When Inés Aguirre noticed the pink-colored bump on her then 3-year-old son’s stomach, she didn’t think much of it.
“I thought it was a bug bite of some kind,” she said of the bump on her son, Noel’s, stomach. “I was more concerned about ants or spiders being in his room than about the bump itself.”
After three days when the bump didn’t reduce in size and began to discolor, Aguirre decided it was time to get it checked out.
“It wasn’t like ‘let’s rush him to the emergency room and figure this out,’” she said. “We just set up a visit with the pediatrician because we knew something was off, but we didn’t think it was worth getting too stressed out.”
Noel, normally an active 3-year-old boy, had begun to show signs of lethargy and irritability.
“He didn’t want to play outside anymore, he wasn’t jumping around the house or playing with his toys, and he would sleep for long hours,” she said. “I would have to wake him up from his naps because I didn’t want him to sleep through the night.”
A visit to their pediatrician proved fruitful, but also terrifying.
“As soon as he mentioned that he wanted to take some blood tests, I started to worry,” Aguirre said. “I calmed myself down by telling myself that it was just a standard thing. Something preventative. But it was around that time that I started to feel something was wrong.”
The blood test would reveal that Noel had a low number of blood cells and, as Aguirre feared, something far worse.
“They told me he had Acute Lymphocytic Leukemia,” she said.

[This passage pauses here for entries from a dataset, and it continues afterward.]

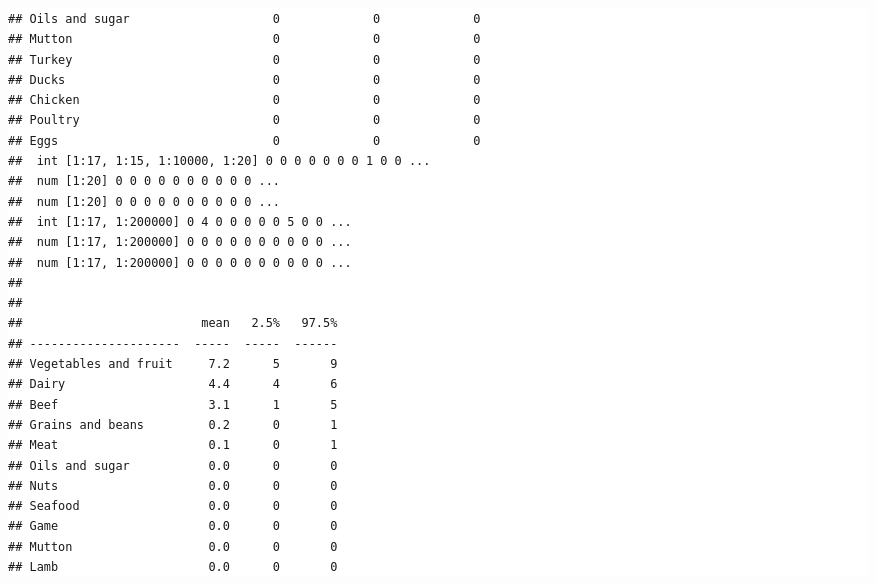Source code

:     ## Oils and sugar                    0             0             0
    ## Mutton                            0             0             0
    ## Turkey                            0             0             0
    ## Ducks                             0             0             0
    ## Chicken                           0             0             0
    ## Poultry                           0             0             0
    ## Eggs                              0             0             0
    ##  int [1:17, 1:15, 1:10000, 1:20] 0 0 0 0 0 0 0 1 0 0 ...
    ##  num [1:20] 0 0 0 0 0 0 0 0 0 0 ...
    ##  num [1:20] 0 0 0 0 0 0 0 0 0 0 ...
    ##  int [1:17, 1:200000] 0 4 0 0 0 0 0 5 0 0 ...
    ##  num [1:17, 1:200000] 0 0 0 0 0 0 0 0 0 0 ...
    ##  num [1:17, 1:200000] 0 0 0 0 0 0 0 0 0 0 ...
    ## 
    ## 
    ##                         mean   2.5%   97.5%
    ## ---------------------  -----  -----  ------
    ## Vegetables and fruit     7.2      5       9
    ## Dairy                    4.4      4       6
    ## Beef                     3.1      1       5
    ## Grains and beans         0.2      0       1
    ## Meat                     0.1      0       1
    ## Oils and sugar           0.0      0       0
    ## Nuts                     0.0      0       0
    ## Seafood                  0.0      0       0
    ## Game                     0.0      0       0
    ## Mutton                   0.0      0       0
    ## Lamb                     0.0      0       0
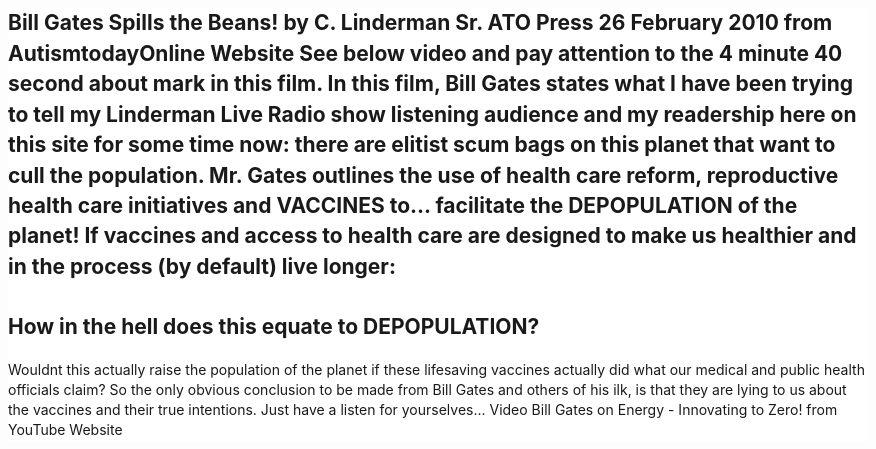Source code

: Bill Gates Spills the Beans!
by C. Linderman Sr.
ATO Press
26 February 2010
from
AutismtodayOnline Website
See below video and pay attention to the 4 minute 40 second about mark in
this film.
In this film, Bill Gates states what I have been trying to
tell my Linderman Live Radio show listening audience and my
readership here on this site for some time now: there are
elitist scum bags
on this planet that want to cull the population.
Mr. Gates outlines the use of health care
reform, reproductive health care initiatives and
VACCINES to... facilitate the
DEPOPULATION of the planet!
If vaccines and access to health care are designed to make us healthier and
in the process (by default) live longer:
-
How in the hell does this equate to
DEPOPULATION?
-
Wouldnt this actually raise the
population of the planet if these lifesaving vaccines actually did
what our medical and public health officials claim?
So the only obvious conclusion to be made from
Bill Gates and others of his ilk, is that they are lying to us about the
vaccines and their true intentions.
Just have a listen for yourselves...
Video
Bill Gates on Energy - Innovating to Zero!
from YouTube Website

It was the last word that stuck in her head and muffled out pretty much everything the doctor said afterward.
“I remember that day vividly up to that point, but after the diagnosis, I can honestly say I don’t remember anything,” she said. “I don’t remember how we got home, what we did after…my mind was just on another planet, I think.”
According to the American Cancer Society’s report titled Cancer Facts and Figures for Hispanics/Latinos 2018-2020, cancer is the leading cause of death among Hispanics, making up 21 percent of all deaths.
That said, cancer incidences among Hispanic are lower compared to non-Hispanic whites with some exceptions. Hispanics, for example, have lower rates of the four most common cancers (female breast, colorectal, lung and prostate) but higher rates of infection-related cancers (stomach, liver and cervical).
However, long-term U.S. residents and descendants of Hispanic immigrants - like Noel - have rates for some cancer types that approach or surpass those of non-Hispanic whites due to acculturation, according to the American Cancer Society.
For many, those types of analytic figures offer a view of risk from genetics and culture; for Aguirre, however, they offered very little.
“Once it affects you, it affects you,” she said. “You don’t care if your race or ethnicity is 20 percent more likely or 10 percent less likely or whatever. You just don’t care. All you know is your child is very sick and it’s going to take a lot of time, money and faith to get him better.”
Noel, now 17 and 12 years removed from full remission, was given the gift of resilience, according to Aguirre.
“There were definitely some trying times,” she said. “But he was strong. He was resilient. And everyone who treated him or talked to him always came back to me with a smile and positive news.”
With her son recently becoming the proud owner of a Colorado driver’s license, Aguirre’s worries have taken on a new, if far more common, form.
“I guess if he can survive cancer, he can survive driving in Colorado,” she said.